Les hippopotames vivent presque toujours en eau peu profonde, rarement en
eau profonde. La plupart des hippopotames qui ont l'air de flotter sont en fait
debout ou couchés sur le fond. Ils se nourrissent à terre surtout pendant la
nuit, consommant jusqu'à 50 kg de végétation par jour. On a observé qu'ils
consomment de temps en temps de la viande trouvée dans des ordures près de leur
habitat, mais ce ne sont pas réellement des carnivores.
Les hippopotames adultes ne flottent généralement pas. En eau profonde, ils
se propulsent d'habitude par des sauts, en poussant sur le fond. On a remarqué
qu'ils se déplacent à 8 km/h dans l'eau. Les jeunes hippopotames nagent plus
volontiers, en se propulsant grâce à des coups de pied de leurs jambes
arrières. Un tout jeune hippopotame a survécu après avoir été projeté dans la
mer pendant le tsunami produit par le séisme de l'Océan Indien en 2004 et a été
recueilli sur une île voisine.
Les bébés hippopotames naissent sous l'eau et pèsent entre 60 et 110
livres ; ils doivent monter à la surface pour leur première respiration.

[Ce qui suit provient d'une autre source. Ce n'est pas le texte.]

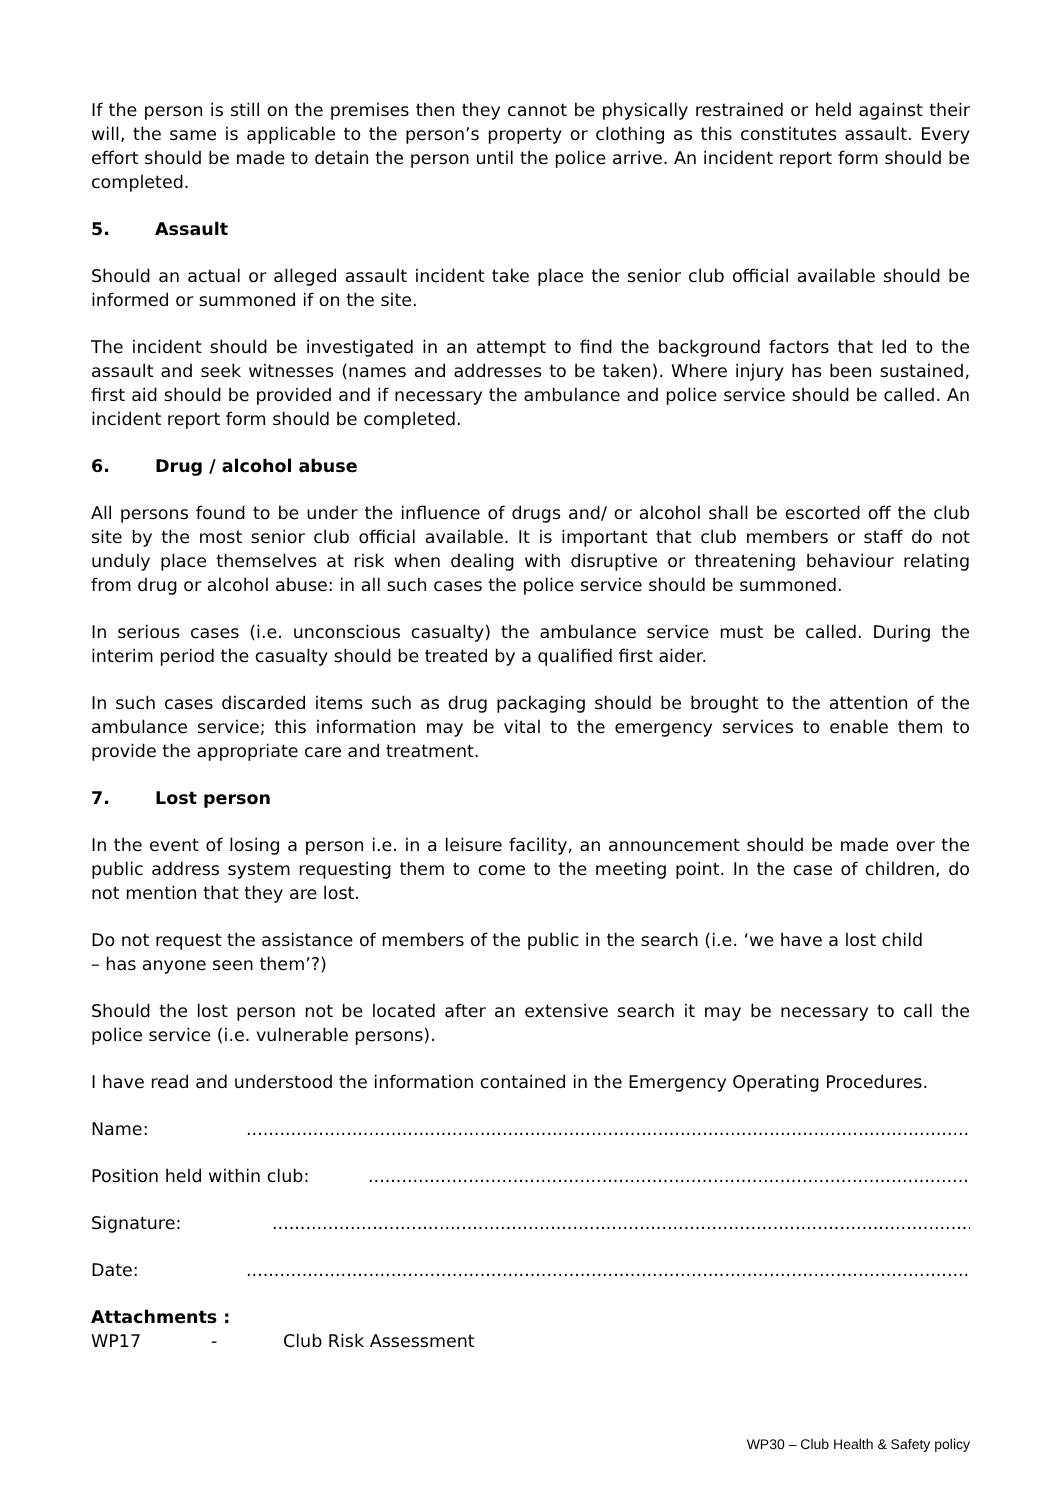If the person is still on the premises then they cannot be physically restrained or held against their will, the same is applicable to the person’s property or clothing as this constitutes assault. Every effort should be made to detain the person until the police arrive. An incident report form should be completed.
5. Assault
Should an actual or alleged assault incident take place the senior club official available should be informed or summoned if on the site.
The incident should be investigated in an attempt to find the background factors that led to the assault and seek witnesses (names and addresses to be taken). Where injury has been sustained, first aid should be provided and if necessary the ambulance and police service should be called. An incident report form should be completed.
6. Drug / alcohol abuse
All persons found to be under the influence of drugs and/ or alcohol shall be escorted off the club site by the most senior club official available. It is important that club members or staff do not unduly place themselves at risk when dealing with disruptive or threatening behaviour relating from drug or alcohol abuse: in all such cases the police service should be summoned.
In serious cases (i.e. unconscious casualty) the ambulance service must be called. During the interim period the casualty should be treated by a qualified first aider.
In such cases discarded items such as drug packaging should be brought to the attention of the ambulance service; this information may be vital to the emergency services to enable them to provide the appropriate care and treatment.
7. Lost person
In the event of losing a person i.e. in a leisure facility, an announcement should be made over the public address system requesting them to come to the meeting point. In the case of children, do not mention that they are lost.
Do not request the assistance of members of the public in the search (i.e. ‘we have a lost child
– has anyone seen them’?)
Should the lost person not be located after an extensive search it may be necessary to call the police service (i.e. vulnerable persons).
I have read and understood the information contained in the Emergency Operating Procedures.
Name:........................................................................................................................................
Position held within club:........................................................................................................................
Signature:........................................................................................................................................
Date:........................................................................................................................................
Attachments :
WP17 - Club Risk Assessment
WP30 – Club Health & Safety policy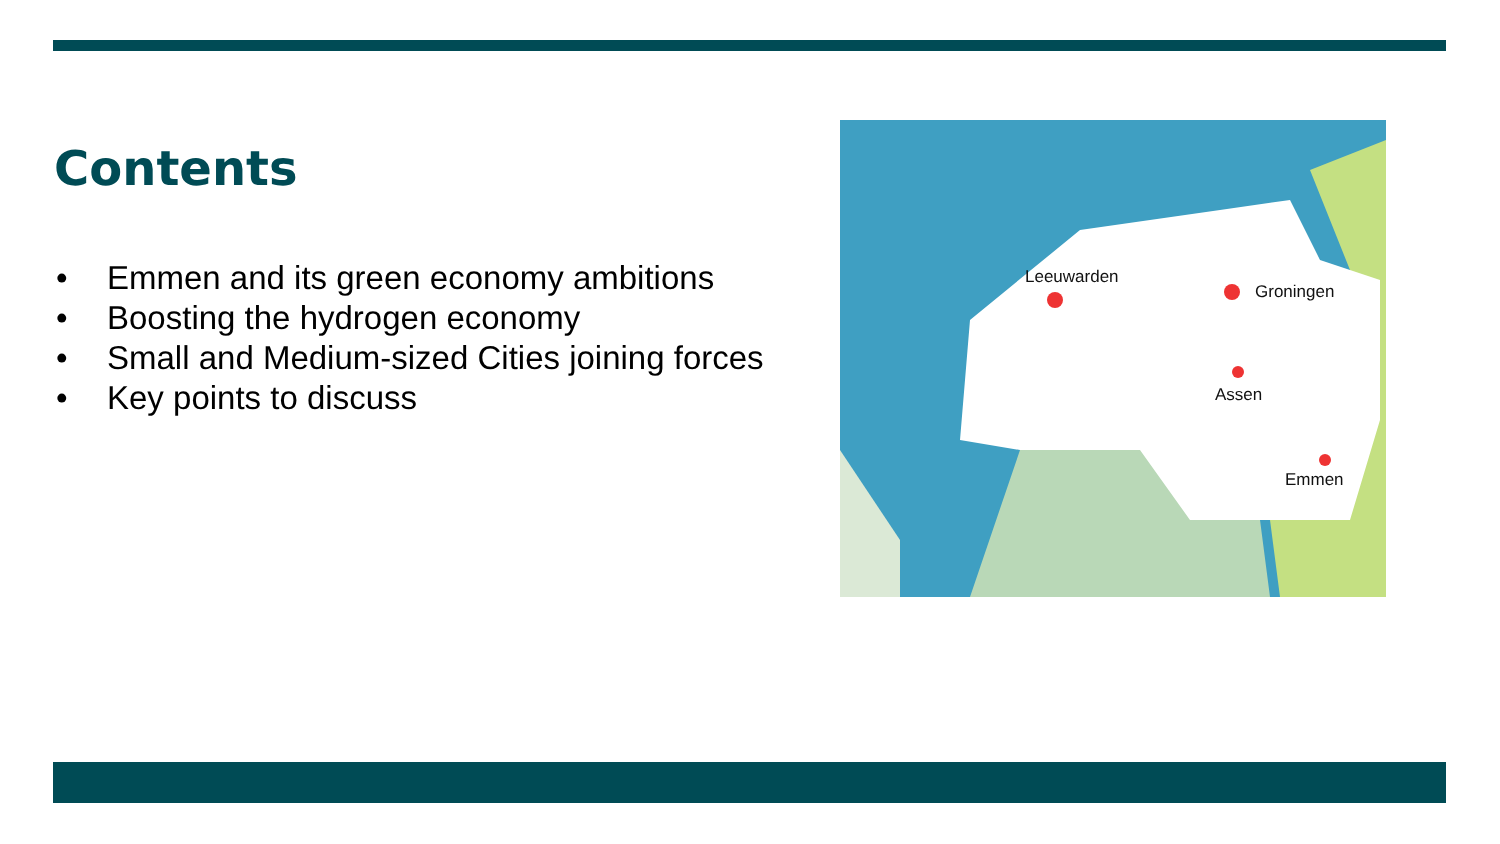Contents
• Emmen and its green economy ambitions
• Boosting the hydrogen economy
• Small and Medium-sized Cities joining forces
• Key points to discuss
Leeuwarden
Groningen
Assen
Emmen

Les jeunes restent souvent sur le dos de leurs mères quand l'eau est trop
profonde pour eux et s'immergent pour téter.
Les hippopotames adultes font habituellement surface pour respirer toutes
les 3-5 minutes. Les jeunes doivent respirer toutes les 2-3 minutes. Le
processus de remontée en surface et de respiration est automatique et même un
hippopotame qui dort remontera et respirera sans se réveiller. On a observé des
hippopotames qui restaient en submersion jusqu'à 30 minutes. Dans cette
situation il ferme ses narines.
Un crâne le crane canines utilisées pour combattre
Trois espèces d'hippopotames ont disparu à Madagascar au cours de
l'Holocène, l'une d'elles il y a seulement un millier d'années. Une espèce
naine, Phanourios minutis, a vécu sur l'île de Chypre, à Aetokremnos,
mais a disparu à la fin du Pléistocène. On discute pour savoir s'il faut
incriminer l'intervention humaine. En 2005, la population d'hippopotames du
Parc national Virunga en République démocratique du Congo était tombée à 800 ou
900 individus alors qu'elle en comptait environ 29 000 dans le milieu des
années 1970, provoquant des inquiétudes quant à la survie de cette population.
Ce déclin est attribué aux dégâts causés par la Deuxième guerre de Congo. On
croit que les braconniers sont d'anciens rebelles Hutus, des soldats congolais
mal payés et des milices locales. Les braconniers chassent pour se nourrir,
mais aussi pour le profit financier. Un hippopotame de trois tonnes vaut des
milliers de dollars. La vente de viande d'hippopotame est illégale, mais quand
elle arrive inopinément dans les marchés, elle se vend si vite qu'il est
difficile pour les fonctionnaires du WWF d'intervenir. Les défenseurs de
l'environnement avertissent que cet hippopotame pourra bientôt avoir disparu du
Congo.
Chasse au crocrodile et à l'hippopotame (1616), par Pierre
Paul Rubens.
On a décrit cinq sous-espèces d'hippopotames en se fondant sur des
différences morphologiques (H.a amphibius, H.a. kiboko, H.a.
capensis, H.a. tschadensis, H.a. constrictus; Lydekker 1915).
Pourtant, l'existence de ces sous-espèces présumées n'avait pas été confirmée
par des analyses génétiques, c'est ce qu'a fait une étude récente d'Okello et
al. (2005). En utilisant l'ADN mitochondrial des biopsies de peau prélevées
dans 13 lieux d'échantillonnage, les auteurs ont examiné la diversité et la
structure génétiques parmi les populations d'hippopotames à travers le
continent. Ils trouvent que la différentiation génétique est basse mais
significative parmi 3 des 5 groupes présumés - H.a. amphibius, H.a.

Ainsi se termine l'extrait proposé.